The infrastructure play
Here’s what’s interesting about Circle’s positioning. They’re not trying to be the flashy consumer app or the next hot DeFi protocol. Fox-Geen describes them as a “market-neutral infrastructure company” that sits in the foundation of this emerging internet financial system. Basically, they want to be the plumbing that other companies build upon. And when you look at those transaction numbers – $9.6 trillion in on-chain volume – you start to see why that infrastructure play makes sense. The Q3 earnings release shows this isn’t just theoretical growth anymore.
Why now?
Regulatory clarity appears to be the game-changer. Fox-Geen calls it “a major unlock” for large companies considering digital assets for corporate treasuries. Think about it – when you’re managing billions in corporate cash, you need to know the rules of the road. The GENIUS Act finally provides that framework for stablecoins. And JPMorgan’s upgrade to overweight suggests Wall Street is starting to get the story too. But here’s the thing: we’re still early. Fox-Geen compares this to the mid-1990s internet, which means most of the transformation is still ahead of us.
Pragmatic adoption
What I appreciate about Fox-Geen’s perspective is his pragmatism. His advice to CFOs exploring blockchain? “You don’t have to be a pioneer.” Fast follow works just fine. That’s actually refreshing in a space filled with maximalists shouting about revolution. The use cases he highlights – trading, settlement, dollarization, cross-border payments – aren’t sexy, but they’re where real business value gets created. Why can’t sending money be as easy as sending a text message? When you frame it that way, the current system does seem absurd.
Beyond Circle
Meanwhile, the broader CFO landscape continues shifting. Adam Schneider just joined Millennium Systems International as CFO after leading global FP&A at Lightspeed Commerce. And Madhav Srinivasan moved to Frost Brown Todd after serving as CFO at an Am Law 50 firm. These moves suggest companies across sectors are prioritizing financial leadership with digital transformation experience. Even traditional industries are recognizing that the infrastructure of business is changing rapidly.

Required actions:
(a) Answer these questions using the article on Circle.
(i) What figure does the article give for on-chain volume?
(ii) What period does Fox-Geen compare the current stage to?
(iii) Which company did Adam Schneider join as CFO?
(b) Reproduce the part of the article on Circle that opens with the words containing "The infrastructure play" and closes with "theoretical growth anymore.".

[Stored data entries]
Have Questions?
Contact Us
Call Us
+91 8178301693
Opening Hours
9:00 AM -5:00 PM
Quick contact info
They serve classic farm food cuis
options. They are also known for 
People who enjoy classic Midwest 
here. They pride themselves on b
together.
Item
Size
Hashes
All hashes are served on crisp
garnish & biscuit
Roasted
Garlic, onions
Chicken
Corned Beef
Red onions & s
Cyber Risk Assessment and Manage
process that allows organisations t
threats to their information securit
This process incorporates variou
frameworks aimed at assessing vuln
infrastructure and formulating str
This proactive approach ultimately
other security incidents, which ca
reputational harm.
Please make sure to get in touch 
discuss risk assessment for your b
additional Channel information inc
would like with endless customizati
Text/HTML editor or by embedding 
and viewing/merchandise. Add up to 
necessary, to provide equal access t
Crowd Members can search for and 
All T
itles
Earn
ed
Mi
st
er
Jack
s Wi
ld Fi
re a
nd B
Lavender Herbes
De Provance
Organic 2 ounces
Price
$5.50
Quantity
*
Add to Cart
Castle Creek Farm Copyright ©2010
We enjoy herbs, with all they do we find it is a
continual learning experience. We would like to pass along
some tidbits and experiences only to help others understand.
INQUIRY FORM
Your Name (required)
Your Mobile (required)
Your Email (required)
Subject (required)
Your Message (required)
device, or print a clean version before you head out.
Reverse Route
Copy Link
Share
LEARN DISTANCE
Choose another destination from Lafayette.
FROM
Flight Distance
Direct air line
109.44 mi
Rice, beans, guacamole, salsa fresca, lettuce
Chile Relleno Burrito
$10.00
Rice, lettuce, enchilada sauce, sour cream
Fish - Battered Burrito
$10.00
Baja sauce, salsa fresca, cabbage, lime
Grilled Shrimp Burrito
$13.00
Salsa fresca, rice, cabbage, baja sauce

Solutions to each task:
(a)
(i) $9.6 trillion
(ii) The mid-1990s internet
(iii) Millennium Systems International

(b)
The infrastructure play
Here’s what’s interesting about Circle’s positioning. They’re not trying to be the flashy consumer app or the next hot DeFi protocol. Fox-Geen describes them as a “market-neutral infrastructure company” that sits in the foundation of this emerging internet financial system. Basically, they want to be the plumbing that other companies build upon. And when you look at those transaction numbers – $9.6 trillion in on-chain volume – you start to see why that infrastructure play makes sense. The Q3 earnings release shows this isn’t just theoretical growth anymore.